A professora tentou começar algumas conversas com Ryan, pediu sugestões para a aula, mas tudo que Ryan fazia era acenar com a cabeça, ou limitar-se a dar um sorrisinho de canto que expressava mais sofrimento do que sua expressão continuamente estagnada. Eventualmente, naquela manhã que parecia eterna, Madame Hooch se deu por vencida, deixando Ryan mergulhar em sua própria melancolia e silêncio. E foi o que a loira fez. Tinha um lugar, um lugar em que Ryan gostava muito de ficar. O degrau mais alto da arquibancada. A vista do campo era perfeita, e fazia Ryan se sentir minúscula, menor do que já era, como se fosse possível. Por horas, ficava sentada ali, abraçando seus joelhos e encarando o verde do gramado, na tentativa de esquecer quem era, esquecer o que era, e tornar-se apenas... Ninguém. Porque tornar-se alguém, alguma coisa, já estava fora de questão.

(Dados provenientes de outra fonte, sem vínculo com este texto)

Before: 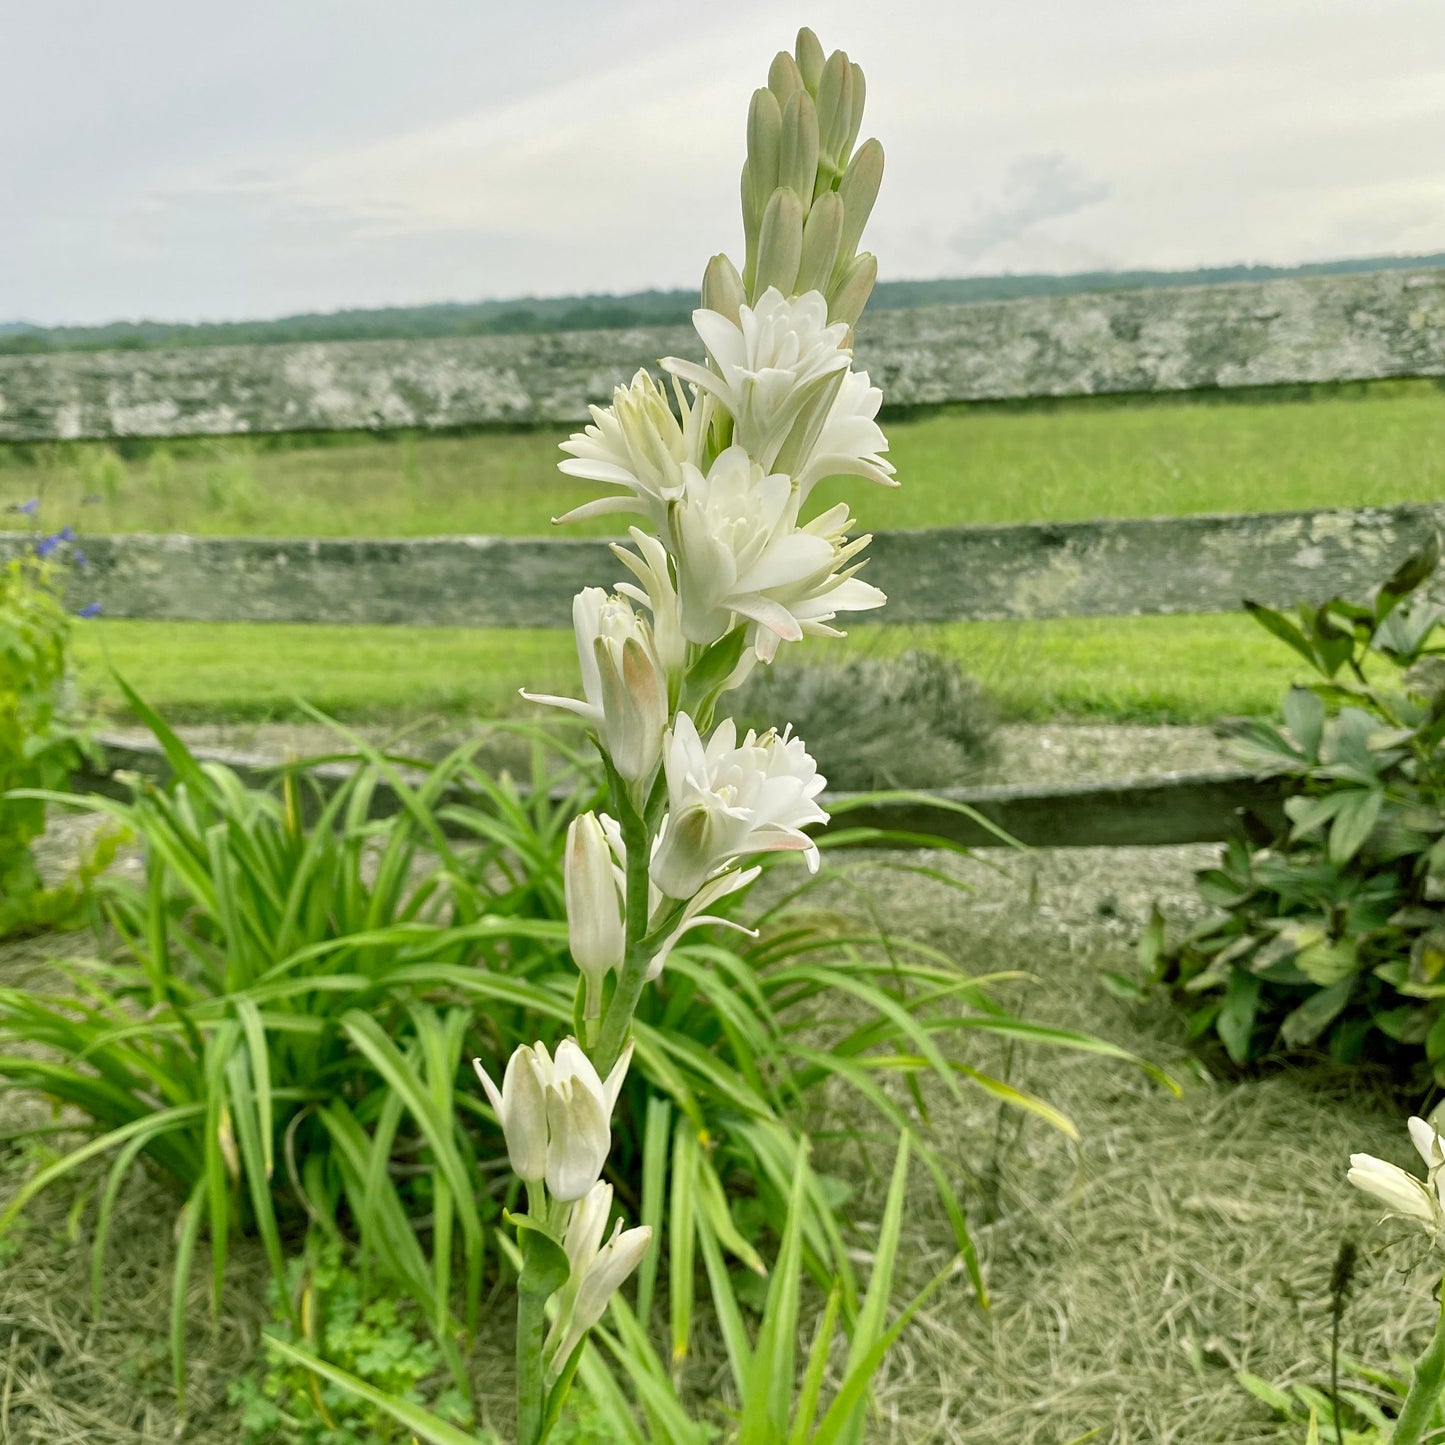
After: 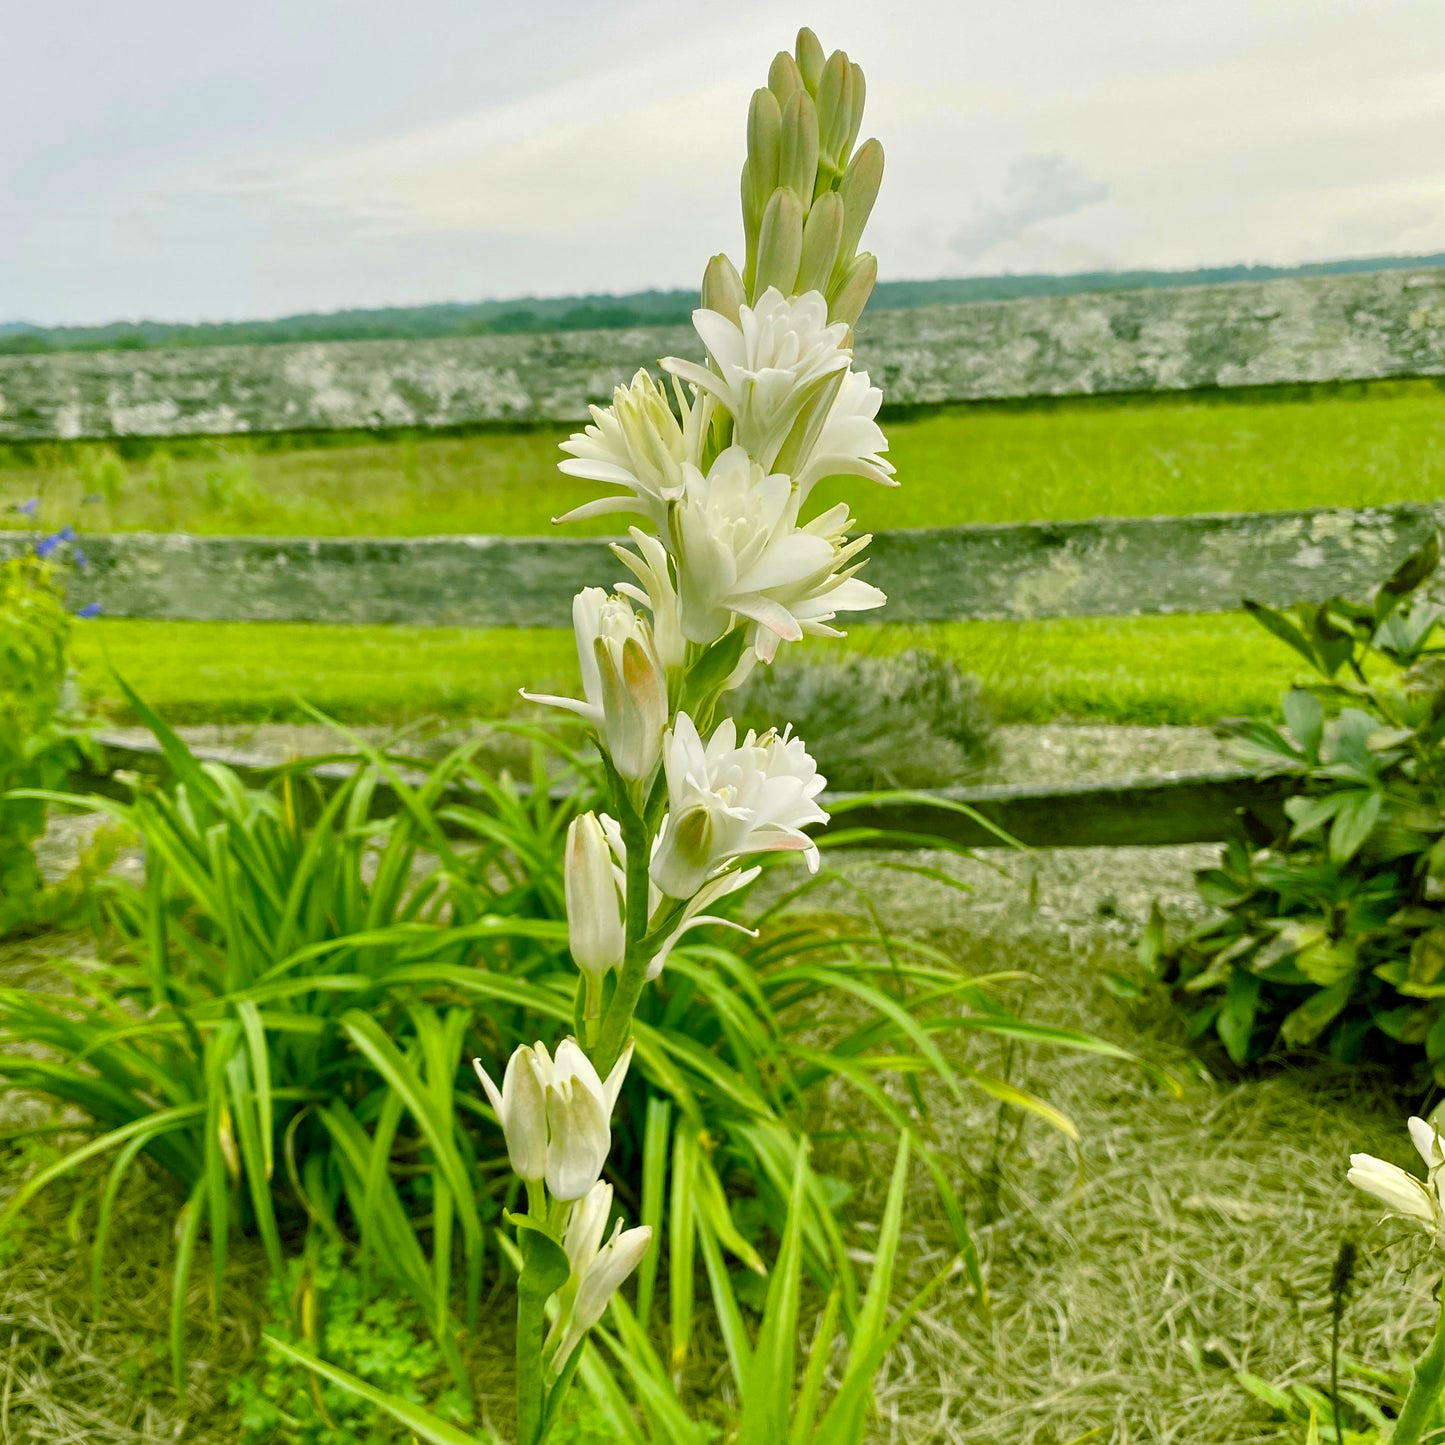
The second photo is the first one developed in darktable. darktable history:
color balance rgb: linear chroma grading › global chroma 18.983%, perceptual saturation grading › global saturation 20%, perceptual saturation grading › highlights -24.769%, perceptual saturation grading › shadows 50.229%, global vibrance 20%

Prestes a completar a segunda hora ali, Ryan ouviu os pesados passos de alguém subindo a arquibancada. Imaginou que fosse madame Hooch, talvez Dawn fazendo uma visita para a prima e querendo ser educada. Virou-se na direção do som e teve uma surpresa. O grande Rhys Cadwallader estava em seu último ano quando Ryan entrou em Hogwarts. Era difícil não lembrar-se dele. Chaser principal do time no terceiro ano, capitão no quinto, impressionantemente bonito. Com o time em suas mãos, a Gryffindor fora campeã três anos seguidos. Ryan tivera a oportunidade de ver a última vitória, e talvez essa vitória (e Rhys por si só) tivesse a motivado a querer ser uma jogadora de quadribol. Ryan lembrava-se claramente, naquele mesmo campo que encarava, agora vazio, os jogadores gritando, a torcida completamente louca, fazendo a arquibancada tremer. O calor que ela sentiu em seu coração, enquanto os garotos mais velhos a equilibravam em seus ombros, pulando e a fazendo pular junto. E Rhys no meio de todos, segurando a taça, segurando a esperança e o orgulho dos Gryffindors. Um dos melhores jogadores de Quadribol que ela havia visto, senão o melhor. E capitão do time que ela sonhou fazer parte por anos. Abraçou seus joelhos mais forte. Em outro dia, em outra época, Ryan teria tido um surto, teria pedido um autógrafo, teria elogiado até o jeito como Rhys respirava. Mas naquele momento, nem isso era capaz de sentir. Nem a admiração que tinha pelo capitão do Montrose Magpies lhe dava forças ou disposição para sorrir, para acenar, para qualquer coisa. Manteve seu olhar opaco em Rhys, tentando formular alguma coisa pra dizer - Se está procurando Madame Hooch, ela está lá dentro - Apontou para trás, sem uma direção específica. Rhys saberia onde encontrar a professora de vôo, ela apenas fizera um esforço para não ser mal educada.